GSK began the first clinical trials of its pandemic vaccine in Germany last week, and will conduct a total of 16 clinical trials in over 9000 individuals across Europe, Canada and the US.

The trial in Germany will assess the use of the vaccine in healthy adults, with data ready for appraisal by regulators in September.

Further trials will examine its effects in infants, children, adults and the elderly will begin shortly. GSK says the trials will evaluate the immune response as well as tolerability and other safety aspects of the vaccine.

"The things we try to speed up are the reporting of the data and the analysis of the data, but the data itself is collected in the same way," says Formica.

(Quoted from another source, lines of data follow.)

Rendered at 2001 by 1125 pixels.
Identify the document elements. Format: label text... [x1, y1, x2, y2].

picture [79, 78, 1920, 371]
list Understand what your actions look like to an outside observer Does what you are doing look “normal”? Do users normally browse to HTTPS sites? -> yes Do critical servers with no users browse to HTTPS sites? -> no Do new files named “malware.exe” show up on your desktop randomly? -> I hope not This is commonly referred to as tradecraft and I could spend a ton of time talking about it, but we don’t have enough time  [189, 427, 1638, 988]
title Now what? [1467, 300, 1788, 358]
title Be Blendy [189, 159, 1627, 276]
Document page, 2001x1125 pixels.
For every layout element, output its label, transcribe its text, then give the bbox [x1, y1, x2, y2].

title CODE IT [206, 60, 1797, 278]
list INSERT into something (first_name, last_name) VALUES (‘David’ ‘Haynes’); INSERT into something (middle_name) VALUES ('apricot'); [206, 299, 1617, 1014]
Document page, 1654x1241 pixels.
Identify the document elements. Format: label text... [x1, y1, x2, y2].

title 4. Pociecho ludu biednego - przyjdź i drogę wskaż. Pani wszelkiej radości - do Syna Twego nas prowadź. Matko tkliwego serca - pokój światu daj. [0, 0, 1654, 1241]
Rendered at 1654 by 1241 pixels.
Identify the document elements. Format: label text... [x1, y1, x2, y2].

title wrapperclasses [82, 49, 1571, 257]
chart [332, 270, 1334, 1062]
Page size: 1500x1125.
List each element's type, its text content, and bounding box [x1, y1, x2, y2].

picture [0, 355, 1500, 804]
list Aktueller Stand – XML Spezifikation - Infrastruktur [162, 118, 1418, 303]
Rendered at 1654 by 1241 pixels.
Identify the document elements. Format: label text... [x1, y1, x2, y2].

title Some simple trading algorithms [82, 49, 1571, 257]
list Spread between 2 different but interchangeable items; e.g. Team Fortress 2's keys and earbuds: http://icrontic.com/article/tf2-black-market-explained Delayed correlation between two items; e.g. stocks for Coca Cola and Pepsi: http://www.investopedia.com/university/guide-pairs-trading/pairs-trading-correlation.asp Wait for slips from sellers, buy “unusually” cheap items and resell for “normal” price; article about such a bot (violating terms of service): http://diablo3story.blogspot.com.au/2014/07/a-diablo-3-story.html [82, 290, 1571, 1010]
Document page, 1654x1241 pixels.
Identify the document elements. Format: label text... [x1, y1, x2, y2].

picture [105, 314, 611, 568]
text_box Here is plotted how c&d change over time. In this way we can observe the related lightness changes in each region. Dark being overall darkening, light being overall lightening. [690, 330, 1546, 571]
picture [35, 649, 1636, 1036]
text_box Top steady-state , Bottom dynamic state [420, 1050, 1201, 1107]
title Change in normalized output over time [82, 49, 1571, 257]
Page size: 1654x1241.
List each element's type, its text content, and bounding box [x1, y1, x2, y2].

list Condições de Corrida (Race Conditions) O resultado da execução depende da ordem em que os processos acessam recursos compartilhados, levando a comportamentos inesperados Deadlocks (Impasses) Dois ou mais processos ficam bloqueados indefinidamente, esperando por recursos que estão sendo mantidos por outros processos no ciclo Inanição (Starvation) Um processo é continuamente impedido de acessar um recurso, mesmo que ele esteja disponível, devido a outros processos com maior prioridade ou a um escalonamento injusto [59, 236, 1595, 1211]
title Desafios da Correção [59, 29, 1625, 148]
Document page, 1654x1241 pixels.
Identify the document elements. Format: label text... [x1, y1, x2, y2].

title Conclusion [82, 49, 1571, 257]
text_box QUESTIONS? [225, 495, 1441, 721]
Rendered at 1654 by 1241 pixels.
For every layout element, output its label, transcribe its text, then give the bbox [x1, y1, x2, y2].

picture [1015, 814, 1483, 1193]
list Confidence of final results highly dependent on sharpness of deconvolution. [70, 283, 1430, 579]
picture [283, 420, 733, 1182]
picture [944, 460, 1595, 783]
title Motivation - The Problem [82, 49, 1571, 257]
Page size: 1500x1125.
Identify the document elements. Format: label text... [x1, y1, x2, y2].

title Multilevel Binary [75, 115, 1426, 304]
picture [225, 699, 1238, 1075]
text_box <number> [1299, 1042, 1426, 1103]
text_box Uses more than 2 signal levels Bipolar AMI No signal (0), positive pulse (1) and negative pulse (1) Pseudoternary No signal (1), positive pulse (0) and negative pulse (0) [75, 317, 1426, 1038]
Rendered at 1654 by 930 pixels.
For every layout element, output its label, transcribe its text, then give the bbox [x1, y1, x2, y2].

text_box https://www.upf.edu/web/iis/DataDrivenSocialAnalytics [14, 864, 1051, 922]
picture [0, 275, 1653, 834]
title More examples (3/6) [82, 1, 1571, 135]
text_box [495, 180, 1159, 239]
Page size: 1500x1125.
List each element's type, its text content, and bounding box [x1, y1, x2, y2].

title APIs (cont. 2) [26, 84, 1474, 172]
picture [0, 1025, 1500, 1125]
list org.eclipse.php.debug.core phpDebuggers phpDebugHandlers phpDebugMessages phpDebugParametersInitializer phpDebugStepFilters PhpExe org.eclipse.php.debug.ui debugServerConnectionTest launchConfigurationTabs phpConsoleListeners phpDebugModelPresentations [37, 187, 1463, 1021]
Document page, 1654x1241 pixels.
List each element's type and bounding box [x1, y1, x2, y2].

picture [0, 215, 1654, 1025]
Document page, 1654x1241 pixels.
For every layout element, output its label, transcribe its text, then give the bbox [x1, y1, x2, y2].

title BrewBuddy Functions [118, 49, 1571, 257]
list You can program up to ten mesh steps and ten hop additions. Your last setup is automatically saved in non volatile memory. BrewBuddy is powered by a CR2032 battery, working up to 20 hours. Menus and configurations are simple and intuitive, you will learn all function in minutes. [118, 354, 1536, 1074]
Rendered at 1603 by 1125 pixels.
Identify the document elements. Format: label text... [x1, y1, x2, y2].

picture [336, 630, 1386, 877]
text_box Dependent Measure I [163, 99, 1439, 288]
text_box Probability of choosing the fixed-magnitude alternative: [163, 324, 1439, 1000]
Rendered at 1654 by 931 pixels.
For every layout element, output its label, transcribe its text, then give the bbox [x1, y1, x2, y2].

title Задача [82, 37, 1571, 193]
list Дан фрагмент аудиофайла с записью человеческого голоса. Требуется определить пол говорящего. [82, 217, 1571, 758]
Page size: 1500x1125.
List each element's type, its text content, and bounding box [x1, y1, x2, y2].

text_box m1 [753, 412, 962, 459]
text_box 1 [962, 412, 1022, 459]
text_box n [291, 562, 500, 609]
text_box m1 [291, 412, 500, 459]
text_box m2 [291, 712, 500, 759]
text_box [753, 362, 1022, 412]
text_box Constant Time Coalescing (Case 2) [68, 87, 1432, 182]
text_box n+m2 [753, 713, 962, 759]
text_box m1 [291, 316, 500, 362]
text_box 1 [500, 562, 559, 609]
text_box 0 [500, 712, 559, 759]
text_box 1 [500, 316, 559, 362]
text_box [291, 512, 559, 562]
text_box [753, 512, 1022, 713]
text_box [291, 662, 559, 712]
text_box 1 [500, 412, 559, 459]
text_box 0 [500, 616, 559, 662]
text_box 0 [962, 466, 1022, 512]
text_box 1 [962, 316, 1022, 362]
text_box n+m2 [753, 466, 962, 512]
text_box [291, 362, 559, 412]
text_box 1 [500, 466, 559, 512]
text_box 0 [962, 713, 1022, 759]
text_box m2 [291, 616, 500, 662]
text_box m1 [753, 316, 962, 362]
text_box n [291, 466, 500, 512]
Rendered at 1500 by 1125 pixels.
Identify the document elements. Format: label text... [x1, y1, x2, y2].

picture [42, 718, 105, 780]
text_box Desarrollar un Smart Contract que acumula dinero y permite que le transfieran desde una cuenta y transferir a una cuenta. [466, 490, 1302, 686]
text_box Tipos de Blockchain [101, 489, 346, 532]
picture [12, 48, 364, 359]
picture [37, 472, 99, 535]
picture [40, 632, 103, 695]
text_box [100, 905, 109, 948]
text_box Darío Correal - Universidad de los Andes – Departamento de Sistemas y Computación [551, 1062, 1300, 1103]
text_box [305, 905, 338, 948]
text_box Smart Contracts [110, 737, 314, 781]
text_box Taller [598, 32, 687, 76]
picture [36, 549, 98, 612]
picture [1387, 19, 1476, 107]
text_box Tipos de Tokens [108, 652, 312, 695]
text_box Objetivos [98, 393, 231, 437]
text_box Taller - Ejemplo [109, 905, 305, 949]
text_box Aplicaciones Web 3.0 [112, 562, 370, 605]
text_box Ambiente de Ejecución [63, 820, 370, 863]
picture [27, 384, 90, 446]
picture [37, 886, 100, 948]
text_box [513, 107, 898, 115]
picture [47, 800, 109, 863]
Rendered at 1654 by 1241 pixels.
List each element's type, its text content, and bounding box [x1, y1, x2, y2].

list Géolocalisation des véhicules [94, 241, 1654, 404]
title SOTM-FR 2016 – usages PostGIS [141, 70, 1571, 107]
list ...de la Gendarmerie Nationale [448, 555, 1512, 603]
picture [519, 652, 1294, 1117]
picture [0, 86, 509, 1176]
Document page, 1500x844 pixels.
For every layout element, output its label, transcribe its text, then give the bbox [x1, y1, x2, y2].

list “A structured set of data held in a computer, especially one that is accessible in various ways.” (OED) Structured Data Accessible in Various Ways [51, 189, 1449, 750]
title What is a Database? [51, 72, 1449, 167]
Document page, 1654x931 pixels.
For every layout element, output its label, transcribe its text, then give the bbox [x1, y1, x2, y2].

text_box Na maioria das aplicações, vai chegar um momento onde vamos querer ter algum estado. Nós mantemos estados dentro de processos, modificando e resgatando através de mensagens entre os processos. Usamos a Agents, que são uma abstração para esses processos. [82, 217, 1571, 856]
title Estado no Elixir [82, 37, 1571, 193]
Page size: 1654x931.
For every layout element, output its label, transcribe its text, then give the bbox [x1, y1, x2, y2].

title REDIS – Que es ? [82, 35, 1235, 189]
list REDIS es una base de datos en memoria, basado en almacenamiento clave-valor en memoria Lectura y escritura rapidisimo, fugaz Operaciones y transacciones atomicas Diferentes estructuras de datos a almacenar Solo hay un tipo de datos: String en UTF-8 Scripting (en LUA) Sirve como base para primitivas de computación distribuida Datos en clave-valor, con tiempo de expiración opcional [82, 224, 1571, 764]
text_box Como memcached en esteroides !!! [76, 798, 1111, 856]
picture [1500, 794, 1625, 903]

"There are no shortcuts taken around the timing of the type of data that is collected," he added.

He said the company had similar, though smaller scale, experience in producing vaccines for avian flu (H5N1), and that it possessed mock-up licenses in Europe for a pandemic vaccine.

This means at the time of a pandemic, the EMEA only need technical information about the new strain of flu, and can then consider it with the data already seen in a mock-up for approval, to speed up the process.

However, an additional precaution of post-marketing surveillance studies are to be carried out after the vaccines have been administered in the UK. While this is unusual for flu vaccines, is a measure is considered necessary in a pandemic because of the scale of the vaccine programme.